Affaire Al-Fayed : quatre femmes reconnues victimes de traite d'êtres humains au Royaume-Uni
Quatre femmes accusant Mohamed Al-Fayed, défunt propriétaire du grand magasin Harrods, de violences sexuelles, ont été reconnues comme victimes de traite d'êtres humains par les autorités britanniques, a indiqué lundi à l'AFP une association qui les représente.
Depuis la diffusion d'un documentaire de la BBC en septembre 2024, l'ancien homme d'affaires égyptien, mort en 2023 sans avoir jamais été inquiété, est accusé d'agressions sexuelles, de viols et de traite d'êtres humains par des dizaines de femmes.
La plupart d'entre elles travaillaient chez Harrods à Londres ou dans les différentes propriétés de Mohamed Al-Fayed, comme le Ritz à Paris.
Quatre femmes sous les pseudonymes d'Isabella, Justine, Elizabeth et Margo, qui ont créé l'association de défense des victimes "No One Above", ont annoncé lundi avoir toutes été officiellement reconnues comme victimes de traite d'êtres humains par le ministère de l'Intérieur britannique entre mai et juillet.
Leur dossier avait été transmis aux autorités par l'association Unseen UK, qui accompagne les victimes d'esclavage moderne.
Les faits dénoncés sont survenus entre les années 1990 et 2010, au Royaume-Uni et à l'étranger, a indiqué à l'AFP Isabella, qui travaillait chez Harrods en 2001.
"C'était un homme mauvais, mais il n'aurait pas pu faire ce qu'il a fait sans que Harrods ne lui fournisse des femmes et ne les réduise ensuite au silence", a-t-elle déclaré à l'agence britannique PA.
La BBC avait révélé en avril que Rachael Louw, ancienne vendeuse chez Harrods, avait elle aussi été reconnue comme victime de traite d'êtres humains par le Home Office.
Quelque 157 victimes se sont manifestées auprès de la police britannique, accusant Mohamed Al-Fayed de viols, d'agressions sexuelles et d'exploitation à des fins sexuelles.
Des dizaines d'anciennes employées du grand magasin londonien ont également demandé une indemnisation, dans le cadre d'un dispositif mis en place par Harrods après les révélations sur son ancien propriétaire.
La police a interrogé six personnes soupçonnées d'avoir facilité les agissements de Mohamed Al-Fayed, sans procéder pour l'heure à la moindre arrestation.
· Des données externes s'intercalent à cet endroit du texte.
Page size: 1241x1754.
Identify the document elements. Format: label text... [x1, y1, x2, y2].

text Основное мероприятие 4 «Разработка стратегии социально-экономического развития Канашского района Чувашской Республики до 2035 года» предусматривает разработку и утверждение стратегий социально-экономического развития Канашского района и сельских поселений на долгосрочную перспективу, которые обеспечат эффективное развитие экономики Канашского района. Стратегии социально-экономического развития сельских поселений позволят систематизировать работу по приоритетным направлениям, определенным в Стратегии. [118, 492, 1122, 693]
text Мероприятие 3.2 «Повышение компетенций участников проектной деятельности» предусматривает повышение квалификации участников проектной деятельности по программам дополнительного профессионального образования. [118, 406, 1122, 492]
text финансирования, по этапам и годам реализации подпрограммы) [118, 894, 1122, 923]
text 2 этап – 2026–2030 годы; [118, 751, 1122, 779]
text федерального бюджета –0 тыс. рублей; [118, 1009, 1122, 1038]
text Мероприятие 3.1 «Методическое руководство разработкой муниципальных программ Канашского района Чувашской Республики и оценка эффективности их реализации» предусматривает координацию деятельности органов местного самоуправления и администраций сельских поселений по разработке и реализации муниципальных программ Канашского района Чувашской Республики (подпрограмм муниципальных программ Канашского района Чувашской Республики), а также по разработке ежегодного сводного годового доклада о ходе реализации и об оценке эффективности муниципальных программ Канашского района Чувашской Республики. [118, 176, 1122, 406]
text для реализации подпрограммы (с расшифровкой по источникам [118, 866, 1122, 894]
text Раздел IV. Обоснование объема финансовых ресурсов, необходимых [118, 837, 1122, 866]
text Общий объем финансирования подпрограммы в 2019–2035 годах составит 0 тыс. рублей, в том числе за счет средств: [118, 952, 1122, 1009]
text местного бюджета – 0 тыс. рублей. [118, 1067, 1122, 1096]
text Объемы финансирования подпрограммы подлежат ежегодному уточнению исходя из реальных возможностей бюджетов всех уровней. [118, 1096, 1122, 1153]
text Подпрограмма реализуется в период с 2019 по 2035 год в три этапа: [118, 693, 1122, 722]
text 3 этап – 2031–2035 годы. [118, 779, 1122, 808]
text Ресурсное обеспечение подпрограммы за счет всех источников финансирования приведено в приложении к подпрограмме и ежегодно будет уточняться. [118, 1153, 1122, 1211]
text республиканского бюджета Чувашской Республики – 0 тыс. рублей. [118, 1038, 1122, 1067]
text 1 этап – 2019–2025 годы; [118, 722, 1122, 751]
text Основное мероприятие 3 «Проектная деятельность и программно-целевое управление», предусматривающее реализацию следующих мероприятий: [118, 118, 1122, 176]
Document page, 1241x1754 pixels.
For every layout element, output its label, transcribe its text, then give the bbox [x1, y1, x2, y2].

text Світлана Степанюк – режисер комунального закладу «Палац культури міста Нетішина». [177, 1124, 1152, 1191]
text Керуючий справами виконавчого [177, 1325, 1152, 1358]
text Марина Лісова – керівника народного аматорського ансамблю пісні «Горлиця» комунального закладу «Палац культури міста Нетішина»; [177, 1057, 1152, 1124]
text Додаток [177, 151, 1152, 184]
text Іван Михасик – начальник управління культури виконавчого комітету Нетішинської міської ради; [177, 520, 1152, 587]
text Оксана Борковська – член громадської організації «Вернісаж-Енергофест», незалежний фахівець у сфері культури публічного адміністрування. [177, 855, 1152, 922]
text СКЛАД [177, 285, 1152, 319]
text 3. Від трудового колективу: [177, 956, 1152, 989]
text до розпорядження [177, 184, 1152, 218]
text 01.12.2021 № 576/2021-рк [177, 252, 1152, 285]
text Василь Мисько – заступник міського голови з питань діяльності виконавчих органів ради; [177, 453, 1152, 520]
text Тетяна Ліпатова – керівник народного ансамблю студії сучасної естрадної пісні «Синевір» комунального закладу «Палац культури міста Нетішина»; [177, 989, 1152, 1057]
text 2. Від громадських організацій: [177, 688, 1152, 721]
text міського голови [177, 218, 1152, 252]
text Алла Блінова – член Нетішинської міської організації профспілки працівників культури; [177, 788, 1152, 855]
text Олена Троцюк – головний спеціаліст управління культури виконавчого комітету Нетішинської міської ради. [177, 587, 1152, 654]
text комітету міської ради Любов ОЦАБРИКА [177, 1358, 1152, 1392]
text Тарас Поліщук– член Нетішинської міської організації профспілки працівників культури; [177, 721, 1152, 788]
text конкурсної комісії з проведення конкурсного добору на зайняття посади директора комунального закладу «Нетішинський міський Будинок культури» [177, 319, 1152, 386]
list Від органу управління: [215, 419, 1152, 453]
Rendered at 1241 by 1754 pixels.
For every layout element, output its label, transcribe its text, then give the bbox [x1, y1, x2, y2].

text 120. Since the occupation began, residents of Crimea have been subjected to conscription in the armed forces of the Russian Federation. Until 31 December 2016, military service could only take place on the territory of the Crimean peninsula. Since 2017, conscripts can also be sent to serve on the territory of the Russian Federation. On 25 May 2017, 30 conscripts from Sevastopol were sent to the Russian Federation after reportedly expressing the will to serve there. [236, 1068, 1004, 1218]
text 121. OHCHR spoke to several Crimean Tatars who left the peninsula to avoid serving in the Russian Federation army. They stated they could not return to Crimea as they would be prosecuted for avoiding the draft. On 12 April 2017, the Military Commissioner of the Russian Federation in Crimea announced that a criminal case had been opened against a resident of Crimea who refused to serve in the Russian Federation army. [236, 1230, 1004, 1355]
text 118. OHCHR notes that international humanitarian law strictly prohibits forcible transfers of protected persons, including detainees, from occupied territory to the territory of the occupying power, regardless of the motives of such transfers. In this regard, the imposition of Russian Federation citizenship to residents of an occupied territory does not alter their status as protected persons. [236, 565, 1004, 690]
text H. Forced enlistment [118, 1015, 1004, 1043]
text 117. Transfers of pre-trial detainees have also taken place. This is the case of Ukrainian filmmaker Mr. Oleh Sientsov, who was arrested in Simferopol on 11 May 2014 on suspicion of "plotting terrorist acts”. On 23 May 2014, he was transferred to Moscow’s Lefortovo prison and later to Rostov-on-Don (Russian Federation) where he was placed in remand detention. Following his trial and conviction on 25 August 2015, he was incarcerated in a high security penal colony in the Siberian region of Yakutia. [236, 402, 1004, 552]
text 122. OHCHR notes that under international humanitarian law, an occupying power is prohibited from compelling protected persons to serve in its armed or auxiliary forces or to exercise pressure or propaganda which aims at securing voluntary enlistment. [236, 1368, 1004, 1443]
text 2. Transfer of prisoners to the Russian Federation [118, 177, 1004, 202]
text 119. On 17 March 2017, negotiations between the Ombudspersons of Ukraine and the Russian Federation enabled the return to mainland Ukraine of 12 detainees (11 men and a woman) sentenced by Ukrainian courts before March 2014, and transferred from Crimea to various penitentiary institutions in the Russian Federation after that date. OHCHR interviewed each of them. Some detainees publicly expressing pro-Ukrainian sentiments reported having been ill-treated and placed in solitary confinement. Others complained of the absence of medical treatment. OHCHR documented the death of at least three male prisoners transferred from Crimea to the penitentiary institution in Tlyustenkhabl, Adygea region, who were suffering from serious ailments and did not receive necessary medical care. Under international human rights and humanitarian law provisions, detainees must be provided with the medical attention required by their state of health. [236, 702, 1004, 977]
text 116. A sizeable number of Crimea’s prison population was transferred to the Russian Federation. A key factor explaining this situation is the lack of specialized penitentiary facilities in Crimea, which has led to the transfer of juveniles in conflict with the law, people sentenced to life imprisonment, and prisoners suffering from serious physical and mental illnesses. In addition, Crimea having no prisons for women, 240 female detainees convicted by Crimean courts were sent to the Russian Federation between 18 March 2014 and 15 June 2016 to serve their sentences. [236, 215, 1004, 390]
Certaines ont été entendues dans le cadre d'une enquête pour traite d'êtres humains à des fins d'exploitation sexuelle.
Plusieurs victimes dont Rachael Louw ont accusé la police britannique de ne pas accorder suffisamment d'attention à ce volet du dossier.
Plus tôt cette année, elle avait indiqué à l'AFP avoir été entendue par l'Office français spécialisé dans la répression de la traite des êtres humains, l'OCRTEH, qui enquête actuellement sur Mohamed et son frère Salah Al-Fayed.